The Sea of Information
Did the internet deliver exactly what was promised?
We have had the internet for decades, and everyone thought it would usher in a new era of knowledge sharing and democracy. Few predicted that it would so effectively facilitate the death of quality journalism and the rise of populism and fake news. [i won’t cite the person since this was a throwaway line and I don’t want risk a dogpile]
As far as I can tell the internet delivered exactly what everyone agreed it would back in the 90s, everyone has a voice now and a direct means of publishing their thoughts (even if their facebook friends have learned not to read it). Vastly more info is at our fingertips and we can factcheck stories in an instant for lies, but also omissions and burying of the lead, and affective manipulation.
And as a result we’ve realized the “intellectuals” and “adults in the room” have been lying to us and manipulating us the whole time.
. . .
I don’t know, I can barely remember not having the internet, maybe the 90s did expect some glorious conscienceness raising that never occurred... but from my perspective looking at Cyberpunk and 90s “break the story no one wants to hear” sci-fi....well the Internet is one of the few sci-fi predictions that totally delivered.
What do you think? am I missing something?
Our efforts to master the internet are comparable to colonial efforts to master the sea. This level of human-to-human connection across great distances was previously unprecedented and there will be new power dynamics resulting from emergent systems we couldn't have imagined existing.
We are basically information mercantilists in a world moving towards a free market of information. We want to maximize good information and minimize bad information. We have a simplistic understanding of information flow, because for most of our history, "good" information started at the top and was passed down by each level according to how beneficial its propagation would be to information authorities. The internet turned that on its head, and even though we retain as a society the feeling that "good" information comes from trusted experts, it's no longer as obvious who those experts are or what credentials even make one an expert. If we only focus on results, we bias toward the loud, spurious, and lucky, but if we focus only on alignment with understood principles then we calcify our blindspots.

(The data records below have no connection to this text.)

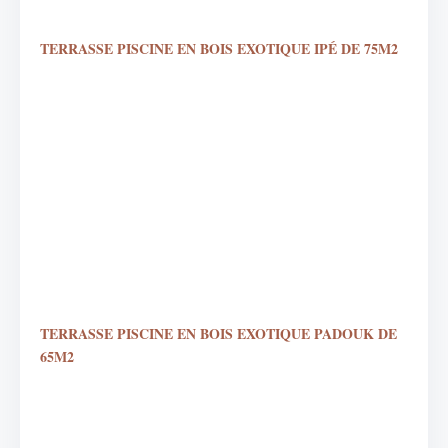
TERRASSE PISCINE EN BOIS EXOTIQUE IPÉ DE 75M2
TERRASSE PISCINE EN BOIS EXOTIQUE PADOUK DE
65M2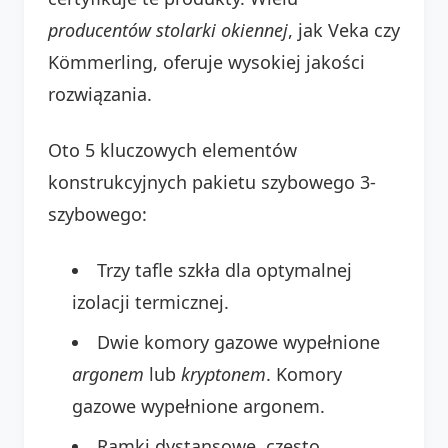
producentów stolarki okiennej
, jak Veka czy
Kömmerling, oferuje wysokiej jakości
rozwiązania.
Oto 5 kluczowych elementów
konstrukcyjnych pakietu szybowego 3-
szybowego:
Trzy tafle szkła dla optymalnej
izolacji termicznej.
Dwie komory gazowe wypełnione
argonem
lub
kryptonem
. Komory
gazowe wypełnione argonem.
Ramki dystansowe, często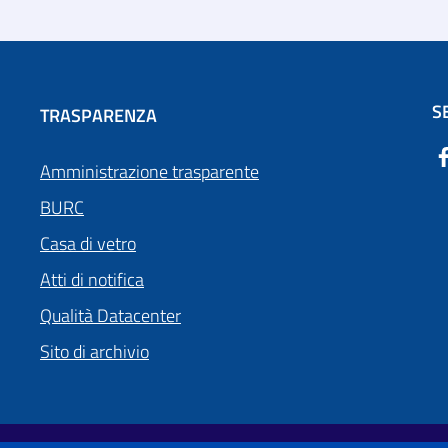
S
TRASPARENZA
Amministrazione trasparente
BURC
Casa di vetro
Atti di notifica
Qualità Datacenter
Sito di archivio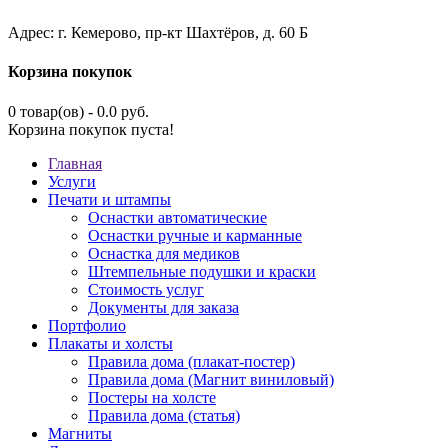
Адрес: г. Кемерово, пр-кт Шахтёров, д. 60 Б
Корзина покупок
0 товар(ов) - 0.0 руб.
Корзина покупок пуста!
Главная
Услуги
Печати и штампы
Оснастки автоматические
Оснастки ручные и карманные
Оснастка для медиков
Штемпельные подушки и краски
Стоимость услуг
Документы для заказа
Портфолио
Плакаты и холсты
Правила дома (плакат-постер)
Правила дома (Магнит виниловый)
Постеры на холсте
Правила дома (статья)
Магниты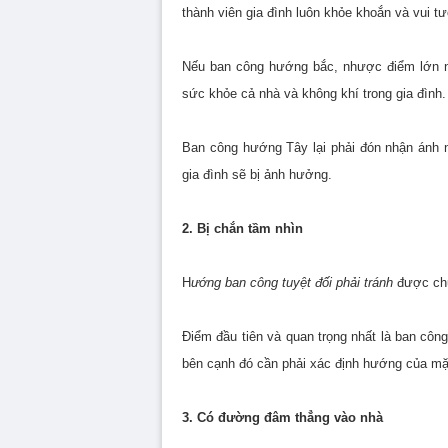
thành viên gia đình luôn khỏe khoắn và vui tư
Nếu ban công hướng bắc, nhược điểm lớn n
sức khỏe cả nhà và không khí trong gia đình.
Ban công hướng Tây lại phải đón nhận ánh n
gia đình sẽ bị ảnh hưởng.
2. Bị chắn tầm nhìn
H
ướng ban công tuyệt đối phải tránh
được chu
Điểm đầu tiên và quan trọng nhất là ban côn
bên cạnh đó cần phải xác định hướng của mặt
3. Có đường đâm thẳng vào nhà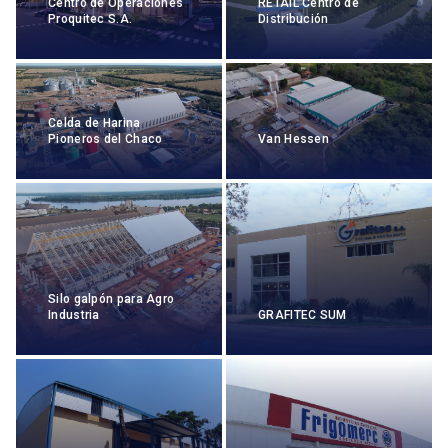
Centro de Operaciones
RETAIL Centro de
Proquitec S.A.
Distribución
Celda de Harina
Pioneros del Chaco
Van Hessen
Silo galpón para Agro
Industria
GRAFITEC SUM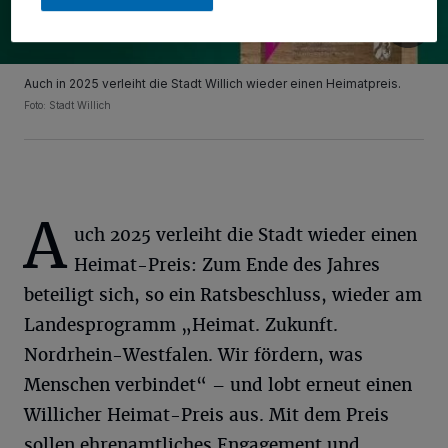
Auch in 2025 verleiht die Stadt Willich wieder einen Heimatpreis.
Foto: Stadt Willich
A
uch 2025 verleiht die Stadt wieder einen
Heimat-Preis: Zum Ende des Jahres
beteiligt sich, so ein Ratsbeschluss, wieder am
Landesprogramm „Heimat. Zukunft.
Nordrhein-Westfalen. Wir fördern, was
Menschen verbindet“ – und lobt erneut einen
Willicher Heimat-Preis aus. Mit dem Preis
sollen ehrenamtliches Engagement und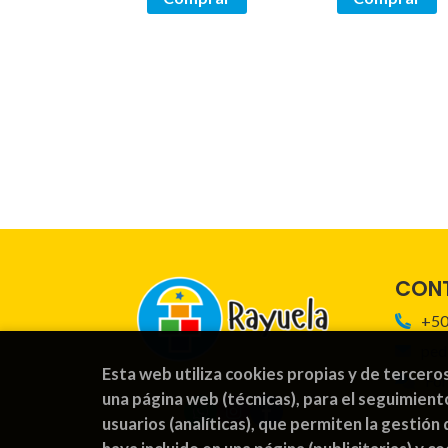
CON
+50
ped
Esta web utiliza cookies propias y de tercero
For
una página web (técnicas), para el seguimient
usuarios (analíticas), que permiten la gestión 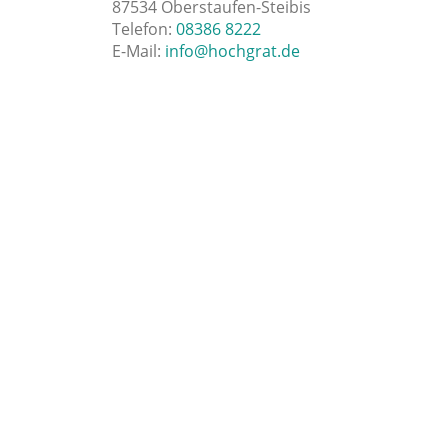
87534 Oberstaufen-Steibis
Telefon:
08386 8222
E-Mail:
info@hochgrat.de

A free market of information means we no longer have the bouillon of "objective" established truths to use as a lodestar, as information has different value to different people. I don't know what that means for our society long-term. My instincts are that a bit of information being true or false will become less relevant than the contextual metadata surrounding the information. "This was published in a book" used to be all you needed to know that the information conformed to certain standards and endured some level of third-party scrutiny. To be fair, we've had alternatives sources of information like magazines, newsletters, mailing lists, etc. for a while but not to the degree we have now with Twitter, the chans et al.
We're scaling up to take in all sorts information from hundreds or thousands of channels instead of just picking a few that we consider "right" and accepting everything they say. The sources of our information are important, but meta-trends between channels become much more significant that any individual exemplar.